Settle - Gateway to Upper Ribblesdale
Situated as it is under the imposing limestone escarpment of Attermire Scar with the crag of Castleberg (a notable local viewpoint) hovering above the town, Settle enjoys a splendid setting at the edge of some of England’s most dramatic limestone country.
The town itself is full of fascinating buildings and a labyrinth of narrow alleys and courtyards gives the town a rather special atmosphere. Most buildings date from the eighteenth and nineteenth centuries, including the French-style town hall and the row of shops known as the Shambles. Pride of place, however, must go to The Folly - a splendid seventeenth century yeoman's house just behind the market place. The Museum of North Craven Life, which contains some major archaeological finds from nearby Victoria Cave is also not to be missed.
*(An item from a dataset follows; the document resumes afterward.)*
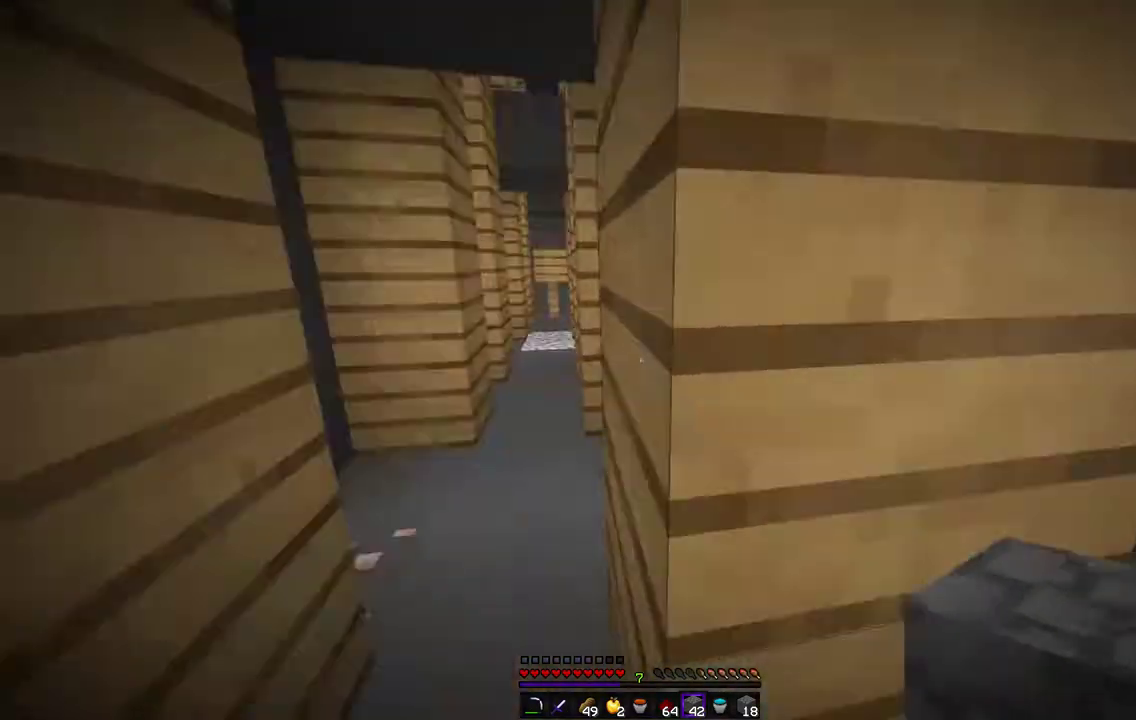
{"keys": ["d", "q"], "mouse": [], "events": [[271, "q", "up"], [287, "d", "down"], [406, "z", "up"], [440, "q", "down"]]}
The great archways of the Settle-Carlisle Railway, Midland Railway’s main line to Scotland, dominate the lower part of the town behind the restored Victoria Hall. Most visitors will want to spend at least one day of their stay enjoying a trip along the line and travel across the famous Ribblehead Viaduct, described by one railway historian as the ‘high water mark’ of Victorian railway engineering. The entire line is now a linear conservation area. But this is also a working railway and the heavy coal trains which keep Britain’s power stations in business are as likely to be seen on the line as the diesel railcars which provide both a lifeline to isolated Dales communities and a superb visitor experience.
There are magnificent walks to be enjoyed from all the stations on the line, many of the finest being in the Three Peaks country - to the summits of Pen-y-ghent, Ingleborough and Whernside.
The popular Ribble Way footpath runs through Settle, as does the Pennine Bridleway. Quiet networks of lanes in the nearby Wenning and Ribble valleys between Settle and Ingleton also offer exceptional opportunities forcycling away from heavy traffic.